从雅虎财经社区论坛提取所有评论
我正在用Python的Selenium库抓取Yahoo Finance上特定股票(比如TSLA)的评论和回复。提取所有评论及其回复比较困难,因为Yahoo Finance需要用户互动才能显示每条评论下的回复,而且每条评论没有独特的标识符。此外,处理被删除的评论也让事情变得更加复杂。
这是我目前使用的方法。
import requests
import json
# Prepare the payload for the API request using the updated 'spotId' and 'uuid'
api_url = "https://api-2-0.spot.im/v1.0.0/conversation/read"
payload = json.dumps({
"conversation_id": "sp_Rba9aFpG_finmb$27444752", # Updated to match the desired format
"count": 250,
"offset": 0,
"sort_by": "newest" # Assuming you want to sort by the newest; adjust as needed
})
api_headers = {
'User-Agent': 'Mozilla/5.0 (Windows NT 10.0; Win64; x64; rv:109.0) Gecko/20100101 Firefox/110.0',
'Content-Type': 'application/json',
'x-spot-id': "sp_Rba9aFpG", # Spot ID as per your configuration
'x-post-id': "finmb$27444752", # Post ID updated to reflect the desired conversation
# Include any other necessary headers as per the API documentation or your requirements
}
# Make the API request to fetch the conversation data
response = requests.post(api_url, headers=api_headers, data=payload)

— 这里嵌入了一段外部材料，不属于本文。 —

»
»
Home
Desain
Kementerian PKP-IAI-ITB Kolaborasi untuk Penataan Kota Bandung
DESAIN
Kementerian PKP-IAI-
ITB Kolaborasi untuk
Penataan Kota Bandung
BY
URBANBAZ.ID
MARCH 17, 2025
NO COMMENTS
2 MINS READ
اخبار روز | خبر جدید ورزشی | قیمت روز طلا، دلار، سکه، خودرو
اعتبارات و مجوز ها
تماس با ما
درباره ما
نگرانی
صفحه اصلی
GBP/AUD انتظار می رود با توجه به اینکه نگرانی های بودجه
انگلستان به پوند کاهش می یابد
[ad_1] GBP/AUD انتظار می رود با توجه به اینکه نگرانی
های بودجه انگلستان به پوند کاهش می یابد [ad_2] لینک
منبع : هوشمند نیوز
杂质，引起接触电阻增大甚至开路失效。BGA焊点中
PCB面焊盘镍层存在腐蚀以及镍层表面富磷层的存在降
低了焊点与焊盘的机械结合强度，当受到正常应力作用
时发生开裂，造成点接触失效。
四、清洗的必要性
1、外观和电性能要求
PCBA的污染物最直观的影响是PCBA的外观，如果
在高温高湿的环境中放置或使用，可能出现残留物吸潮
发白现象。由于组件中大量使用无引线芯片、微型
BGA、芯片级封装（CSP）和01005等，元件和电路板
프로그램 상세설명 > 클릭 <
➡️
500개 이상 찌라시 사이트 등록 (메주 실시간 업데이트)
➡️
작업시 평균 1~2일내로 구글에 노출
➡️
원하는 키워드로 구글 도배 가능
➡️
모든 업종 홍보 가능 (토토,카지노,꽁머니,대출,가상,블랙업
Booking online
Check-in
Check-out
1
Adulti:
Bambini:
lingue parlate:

# Parse the JSON response and print it
data = response.json()
print(json.dumps(data, indent=4)) # Print the response data formatted for readability
1 个回答
0
你可以一直循环调用这个API,直到所有的评论都获取完。
import requests
from pprint import pprint
import json
# Prepare the payload for the API request using the updated 'spotId' and 'uuid'
api_url = "https://api-2-0.spot.im/v1.0.0/conversation/read"
payload = {
"conversation_id": "sp_Rba9aFpG_finmb$27444752",
"count": 25,
"offset": 0,
"sort_by": "newest",
}
api_headers = {
"User-Agent": "Mozilla/5.0 (Windows NT 10.0; Win64; x64; rv:109.0) Gecko/20100101 Firefox/110.0",
"Content-Type": "application/json",
"x-spot-id": "sp_Rba9aFpG", # Spot ID as per your configuration
"x-post-id": "finmb$27444752", # Post ID updated to reflect the desired conversation
# Include any other necessary headers as per the API documentation or your requirements
}
# Make the API request to fetch the conversation data
response = requests.post(api_url, headers=api_headers, data=json.dumps(payload))
comments = []
data = response.json()
while data["conversation"]["has_next"]:
comm = data["conversation"]["comments"]
comments.extend(comm)
pprint(comm)
payload["offset"] = data["conversation"]["offset"]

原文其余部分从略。